I love my bike rollers and I have been known to ride the rollers on rainy summer days in order to avoid the extra work of having to wash bikes. That said I am glad that my job requires that I travel to warmer climates a couple of times over the winter and have a break from the daily garage roller derby. As the days shorten and the weather gets colder rollers, trainers and (hopefully) outdoor rides all have a place in our training schedule during the coming months. What I hope to do with this brief article is to help readers break up the monotony of winter training while helping to maintain the quality of on-the-bike training since this is the time of year that races are won, upgrade points are scored and goals are met.
- Early morning dual rides: If you’re one of those athletes that like to get your workouts in early in the day, a later sunrise doesn’t necessarily mean having to do your entire workout indoors. Scheduling your ride to start 15 – 30 minutes prior to a safe amount light to ride outside is perfect timing. Prep your bike, clothing, bottles and rollers the night before, and then set up the rollers on the porch or just inside the open garage door for the first part of your morning ride. Getting your early morning workout started on the rollers this way will allow you to be fully dressed to ride outside (without overheating), and get a quality warm up that wakes up and engages not just your legs and cardiovascular system but also your core and neuromuscular system (See Coach Greg Mueller’s earlier post on this blog for more detail) . This will help you get the most quality out of the remainder of your ride.
- Reverse Option #1 from above if you prefer to ride in the late afternoon or evening. Start your ride outside and get your quality work done in the late day sun. Then arrive home for you cool down on the rollers. To double up on the effectiveness of your roller cool down, have a bottle of recovery drink ready to go and sip that while you spin your legs out.
- When you are stuck inside different training sessions may require different training tools. For skill work, neuromuscular training, aerobic efforts and even lactate threshold work (make sure that you work up to this skill level) rollers are great. However, if your training calls for high end time trial efforts or VO2 max intervals (basically any type of interval where you are crossed and breathing through your ears upon finishing), these are best done on a trainer or rollers with a fork mount to ensure both safety and quality.

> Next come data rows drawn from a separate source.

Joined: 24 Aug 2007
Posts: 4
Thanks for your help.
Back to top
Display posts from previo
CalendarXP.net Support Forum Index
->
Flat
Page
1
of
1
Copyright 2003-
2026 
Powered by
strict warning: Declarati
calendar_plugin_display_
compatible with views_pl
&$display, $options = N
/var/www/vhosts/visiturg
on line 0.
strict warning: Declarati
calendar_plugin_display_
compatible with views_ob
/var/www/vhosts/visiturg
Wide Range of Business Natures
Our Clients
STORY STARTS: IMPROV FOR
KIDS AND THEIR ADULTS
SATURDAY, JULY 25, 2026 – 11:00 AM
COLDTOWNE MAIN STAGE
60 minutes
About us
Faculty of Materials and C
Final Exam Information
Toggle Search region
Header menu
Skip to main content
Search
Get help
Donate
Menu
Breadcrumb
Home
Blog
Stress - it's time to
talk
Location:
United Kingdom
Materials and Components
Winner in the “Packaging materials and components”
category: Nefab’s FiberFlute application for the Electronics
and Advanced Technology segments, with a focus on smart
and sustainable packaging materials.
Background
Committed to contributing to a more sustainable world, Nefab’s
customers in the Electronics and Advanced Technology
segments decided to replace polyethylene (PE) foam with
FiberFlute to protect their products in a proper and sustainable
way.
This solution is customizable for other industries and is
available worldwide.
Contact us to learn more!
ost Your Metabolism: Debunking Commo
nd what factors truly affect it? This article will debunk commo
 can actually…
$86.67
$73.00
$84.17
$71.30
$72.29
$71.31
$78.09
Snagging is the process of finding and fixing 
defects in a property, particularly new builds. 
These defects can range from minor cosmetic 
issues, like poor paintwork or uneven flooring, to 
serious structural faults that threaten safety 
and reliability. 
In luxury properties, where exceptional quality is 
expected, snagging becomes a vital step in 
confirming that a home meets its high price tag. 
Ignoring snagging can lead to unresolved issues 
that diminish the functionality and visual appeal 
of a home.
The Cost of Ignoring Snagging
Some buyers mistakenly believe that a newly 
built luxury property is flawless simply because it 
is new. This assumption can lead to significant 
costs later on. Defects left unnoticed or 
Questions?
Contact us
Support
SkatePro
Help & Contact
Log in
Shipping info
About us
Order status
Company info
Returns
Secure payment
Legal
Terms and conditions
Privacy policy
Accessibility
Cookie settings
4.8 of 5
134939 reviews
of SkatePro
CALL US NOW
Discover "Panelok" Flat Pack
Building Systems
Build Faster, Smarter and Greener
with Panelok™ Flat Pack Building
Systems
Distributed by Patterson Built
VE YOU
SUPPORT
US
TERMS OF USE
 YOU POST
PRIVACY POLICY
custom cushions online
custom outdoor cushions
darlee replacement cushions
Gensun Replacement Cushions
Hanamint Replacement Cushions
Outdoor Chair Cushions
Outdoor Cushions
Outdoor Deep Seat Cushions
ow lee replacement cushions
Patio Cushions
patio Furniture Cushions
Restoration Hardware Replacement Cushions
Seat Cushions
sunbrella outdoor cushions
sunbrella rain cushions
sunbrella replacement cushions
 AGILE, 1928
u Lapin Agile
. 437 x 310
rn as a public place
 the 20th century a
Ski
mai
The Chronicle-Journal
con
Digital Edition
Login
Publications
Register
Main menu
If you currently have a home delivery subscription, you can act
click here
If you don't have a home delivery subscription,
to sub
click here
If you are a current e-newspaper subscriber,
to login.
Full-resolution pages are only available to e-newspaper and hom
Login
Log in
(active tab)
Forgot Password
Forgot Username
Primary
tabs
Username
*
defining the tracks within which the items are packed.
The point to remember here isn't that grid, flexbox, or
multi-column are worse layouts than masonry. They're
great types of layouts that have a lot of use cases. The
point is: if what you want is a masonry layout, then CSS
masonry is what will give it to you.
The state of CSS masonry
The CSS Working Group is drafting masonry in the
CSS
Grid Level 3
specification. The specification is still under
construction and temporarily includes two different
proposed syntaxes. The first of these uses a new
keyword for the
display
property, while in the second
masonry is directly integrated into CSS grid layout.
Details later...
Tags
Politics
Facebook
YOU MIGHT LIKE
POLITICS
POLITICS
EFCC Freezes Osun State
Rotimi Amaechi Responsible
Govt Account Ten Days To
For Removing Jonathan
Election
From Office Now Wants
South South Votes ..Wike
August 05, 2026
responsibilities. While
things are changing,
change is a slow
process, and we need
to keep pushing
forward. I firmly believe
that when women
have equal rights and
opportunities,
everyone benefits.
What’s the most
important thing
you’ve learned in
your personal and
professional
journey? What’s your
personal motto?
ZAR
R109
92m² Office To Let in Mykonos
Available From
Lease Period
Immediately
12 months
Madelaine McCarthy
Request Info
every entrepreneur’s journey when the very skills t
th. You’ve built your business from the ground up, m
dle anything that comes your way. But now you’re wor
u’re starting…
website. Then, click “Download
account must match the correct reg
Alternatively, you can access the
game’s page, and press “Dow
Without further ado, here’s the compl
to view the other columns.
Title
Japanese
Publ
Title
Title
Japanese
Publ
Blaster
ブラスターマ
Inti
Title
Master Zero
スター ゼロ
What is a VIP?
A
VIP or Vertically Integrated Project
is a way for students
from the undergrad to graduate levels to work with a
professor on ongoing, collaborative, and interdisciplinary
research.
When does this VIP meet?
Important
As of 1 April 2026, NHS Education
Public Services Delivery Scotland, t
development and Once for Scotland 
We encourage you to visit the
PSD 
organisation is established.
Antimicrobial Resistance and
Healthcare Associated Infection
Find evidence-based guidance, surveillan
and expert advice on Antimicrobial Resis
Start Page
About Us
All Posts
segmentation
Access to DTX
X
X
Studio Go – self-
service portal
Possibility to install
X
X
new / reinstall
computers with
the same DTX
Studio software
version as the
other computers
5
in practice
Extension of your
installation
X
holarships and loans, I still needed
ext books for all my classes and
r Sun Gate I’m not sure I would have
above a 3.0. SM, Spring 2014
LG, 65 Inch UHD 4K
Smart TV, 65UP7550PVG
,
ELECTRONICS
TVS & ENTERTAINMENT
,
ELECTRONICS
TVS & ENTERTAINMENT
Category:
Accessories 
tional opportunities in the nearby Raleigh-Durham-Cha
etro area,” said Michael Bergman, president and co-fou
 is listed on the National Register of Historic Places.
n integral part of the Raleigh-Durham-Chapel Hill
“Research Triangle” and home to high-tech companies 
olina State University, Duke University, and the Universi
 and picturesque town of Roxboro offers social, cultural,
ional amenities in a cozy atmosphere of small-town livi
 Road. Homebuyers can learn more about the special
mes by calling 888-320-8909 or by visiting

- If you are really motivated and have enough equipment, performing your warm up for your high end efforts mentioned in point number 3, on the rollers has the potential to produce better results. Just as I mentioned in point number 1, you’ll be hitting the high quality portion of your workout with all the physical tools of your body ready to perform at a high level.
- Stay focused on being a cycling athlete by watching and listening to the right things. Instead of dissociating with what is going on by watching movies or listening to music, stay connected to what you are doing watch sport specific footage (bike races or triathlon) and keep the music volume low enough to hear yourself breathing. Dr. Robert Chapman at the University of Indiana is finding that while athletes who dissociate through music have lower perceived exertion, athletes who can hear themselves breathing appear to be better at pacing their efforts consistently.